Halting the childhood obesity epidemic within the next five years is one of the Government's most ambitious targets to improve children's wellbeing.
A sixth of children aged between two and 15 are obese and obesity in school-aged children has tripled in the last decade, according to the Health Survey for England 2002.
Local authorities and health authorities were jointly charged with spearheading the attack on obesity in the Treasury's Spending Review last summer through a public services agreement target to halt the year-on-year rise in childhood obesity by 2010.
So news that health authorities will not be expected to measure the extent of the problem until 2007 - just three years before the 2010 target - has come as a blow to professionals (Children Now, 29 June-5 July).
A base line to measure progress
"How can you have a target for tackling child obesity unless you have a mechanism for monitoring it in place?" asks Professor Chris Drinkwater, president of the NHS Alliance, which represents primary care trusts.
"You've got to have a base line, without it you can't tell if you're making a difference."
Drinkwater, a GP and professor of primary care development at the University of Northumbria, is about to publish research on obesity and weight management initiatives in primary care trusts. He says there is ample evidence of good practice on managing children's weight, from initiatives on advising pregnant mothers on diet and breastfeeding to collaborative work with the Healthy Schools initiative.

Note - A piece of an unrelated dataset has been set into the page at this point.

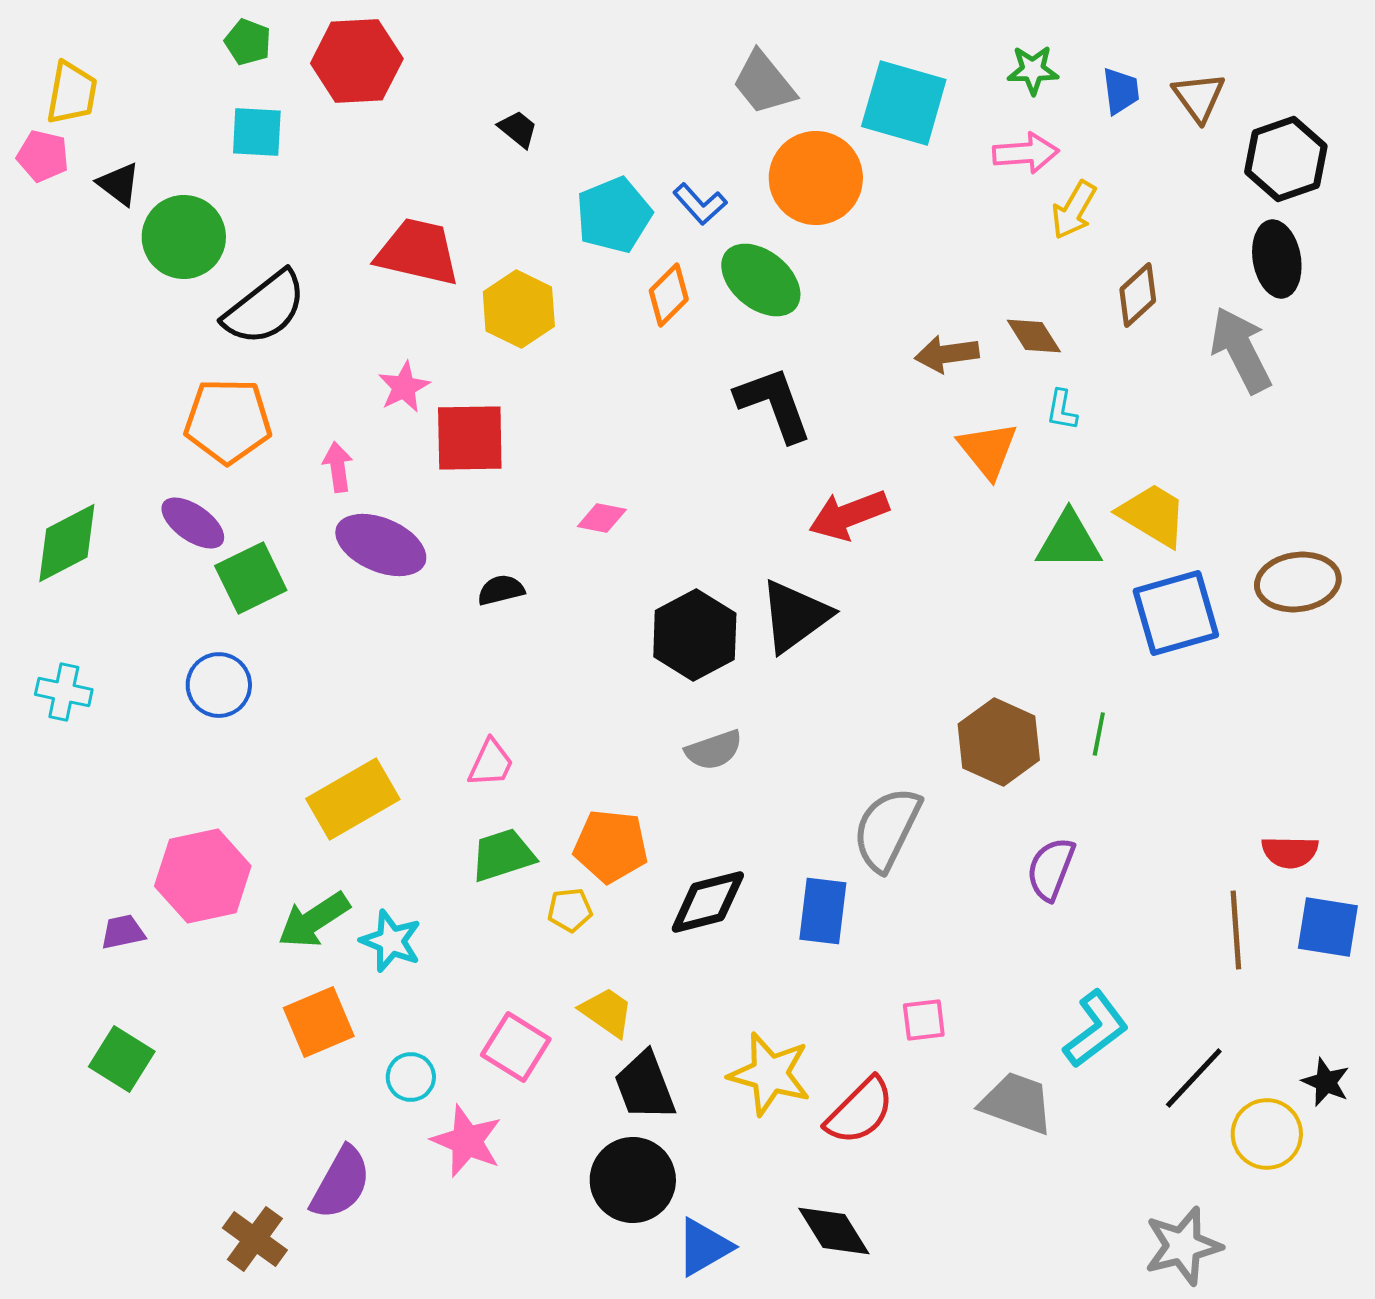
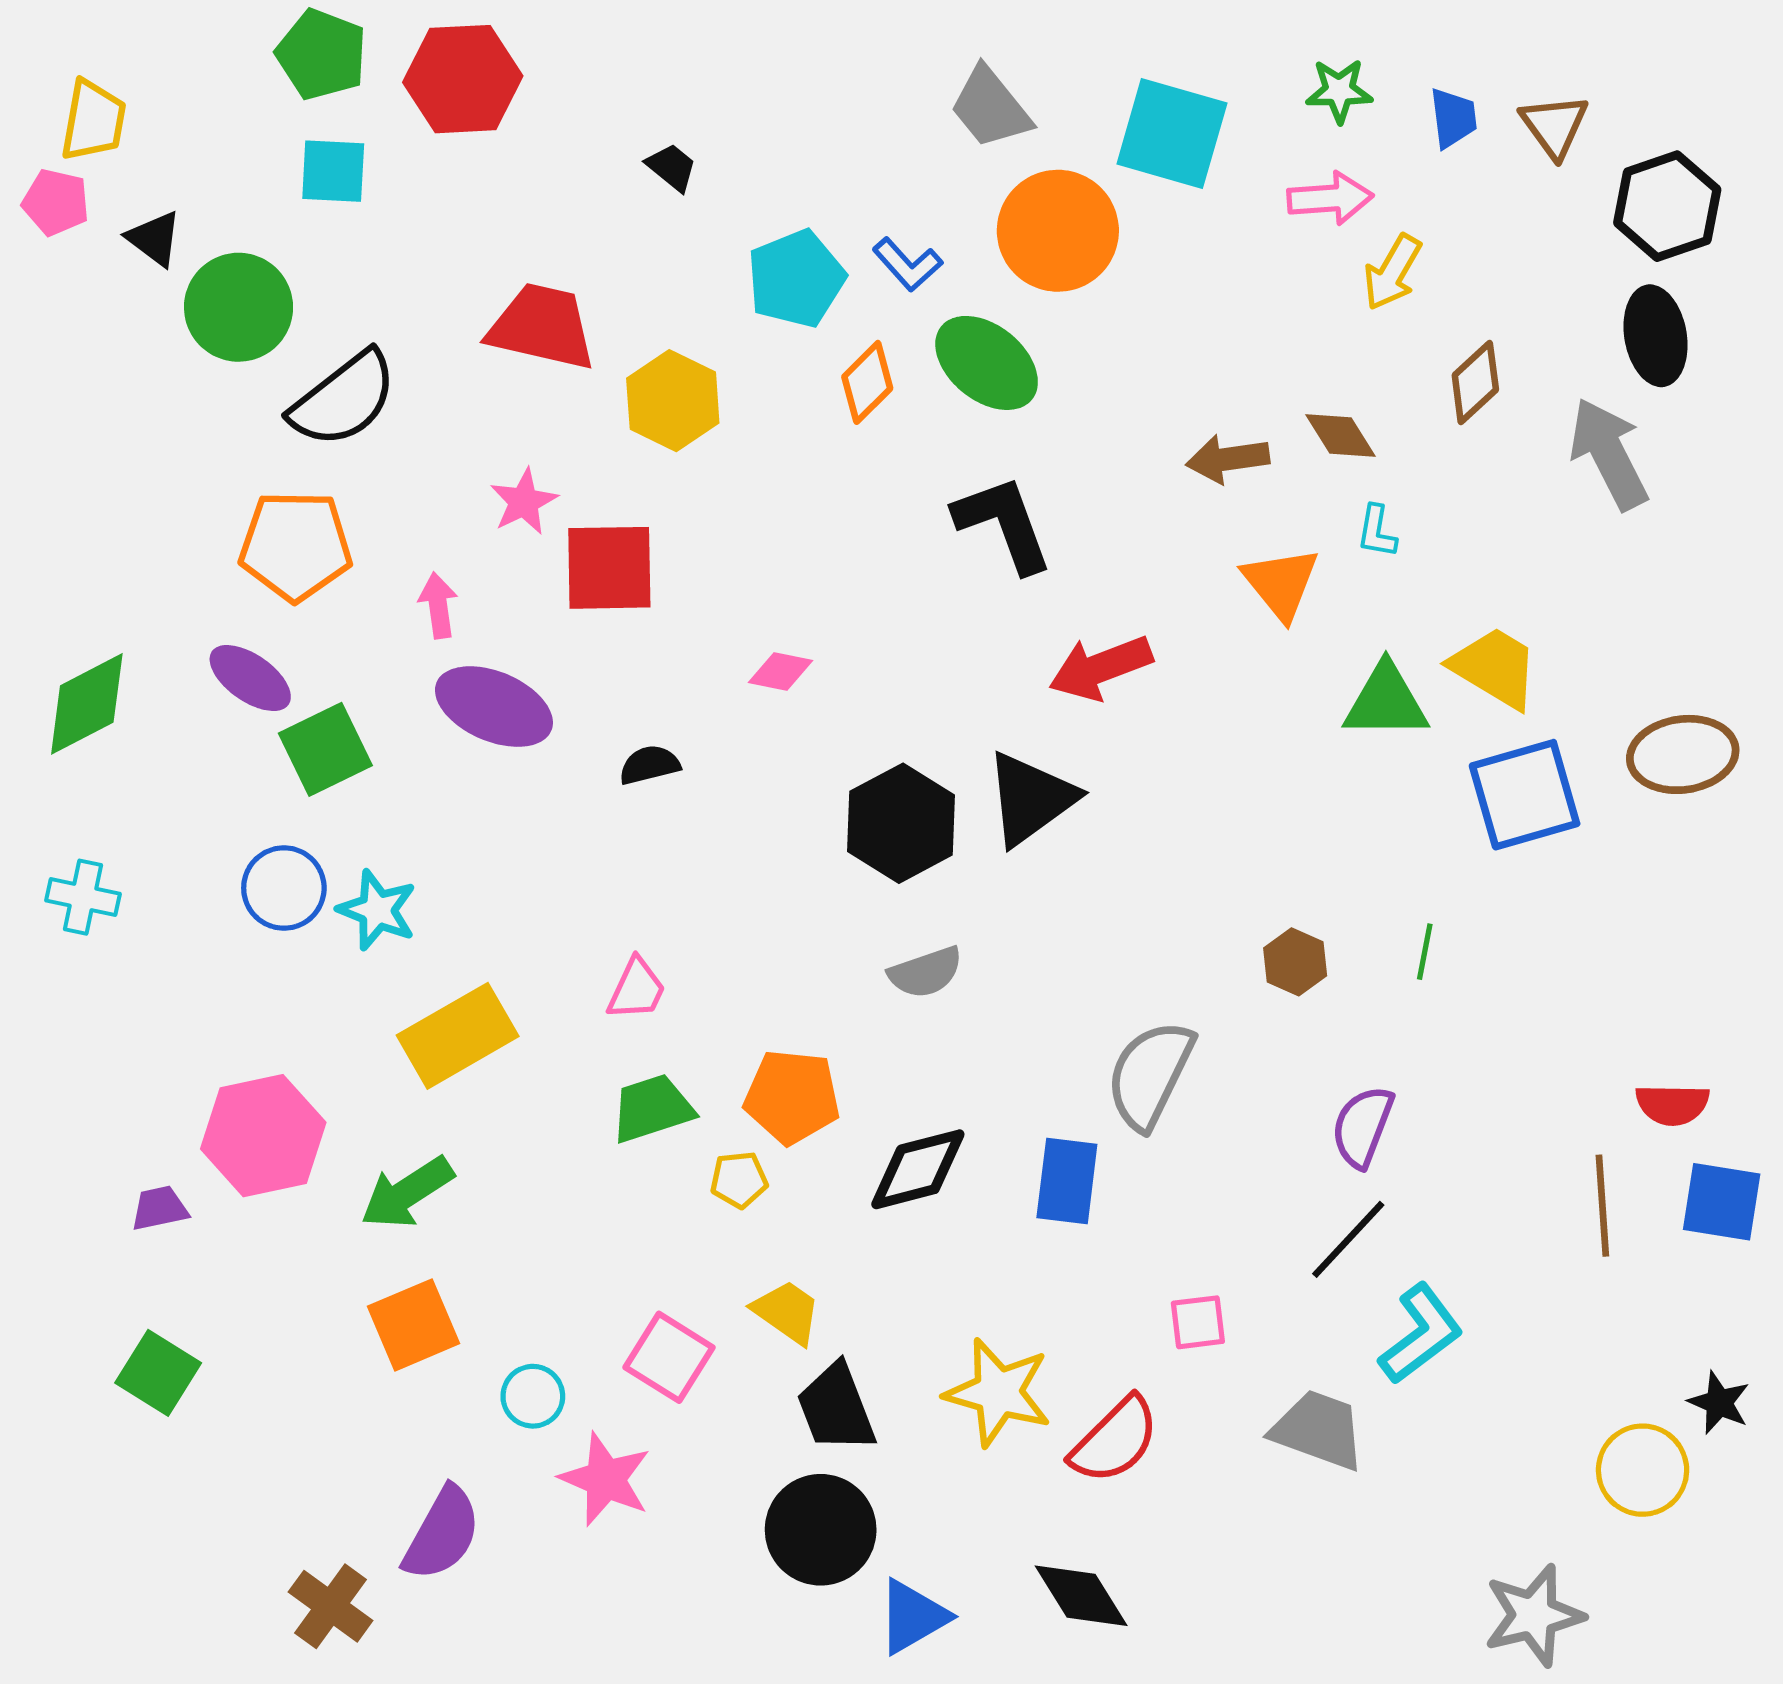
green pentagon: (248, 42) -> (322, 54), size x1.5
brown hexagon: (999, 742) -> (1295, 962), size x0.6
cyan star: (391, 941) -> (377, 910), moved
black line: (1194, 1078) -> (1348, 1239), moved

However, despite a lot of money spent on good work, the majority of trusts are not measuring the impact and don't know if children are getting healthier, says Drinkwater.
Darlington Primary Care Trust plans to get evidence showing the extent of local child obesity ready by the original target date of March 2006, explains Lucy Wheatley, the trust's children's services project lead.
"Evidence from measuring children is crucial in getting partners who might not initially see childhood obesity as being 'their business' to get on board with initiatives," she says. "When we speak to them, we need to know what we are talking about in terms of the number of children needing services - then we can go to them and say, 'this is the problem, what are we going to do about it?'"
Joint targets on obesity have already led to a closer working relationship between Darlington PCT and the local authority, which runs key preventative services such as school meals, explains Wheatley.
Yet despite the good work, she anticipates the checks will uncover the real extent to which services are needed. "We think there are a lot of children that don't have the right exercise facilities, or access to them.
If they had these things already, we wouldn't need a strategy."
However, some people argue it may be prudent for the Government to delay incentives for primary care trusts to take action.
The national shortage of services may leave large numbers of children without services, leaving them to struggle with the issue on their own, says Penny Gibson, obesity advisor for the Royal College of Paediatrics and Child Health.
Although information from Darlington's pupils has yet to be analysed the issue is of local concern. For example, under the current system children self-refer to dieticians, an expensive and scarce resource, says Linda Oliver, clinical lead for health visitors and school nurses at the trust.
Oliver believes there is no reason why children's nursing professionals cannot take up the bulk of the expected extra work in giving healthy eating advice.
Anticipating this, the trust has stepped up training in weight management for health visitors, which it plans to make available to school nurses as well.
No time to delay
Another problem is that the National Institute for Clinical Evidence will not publish obesity guidelines until 2007.
"There's no point in getting measurements done if the gold standard comes out two years later, changes things, and trusts have to alter systems, which could be expensive," says Drinkwater.
The issue was hotly debated between local trusts, with some wanting to hold off for the guidelines, says Oliver. But she argues there is too much at stake to delay.
"Until an assessment is done we can't make a formal plan. For children's wellbeing, we really need to know the extent of the problem now."
KEY POINTS
- Obesity in children aged six to 15 tripled from five per cent to 15 per cent between 1990 and 2001 (the Health Survey for England 2002)
- Overweight children have a 50 per cent chance of going on to become overweight adults.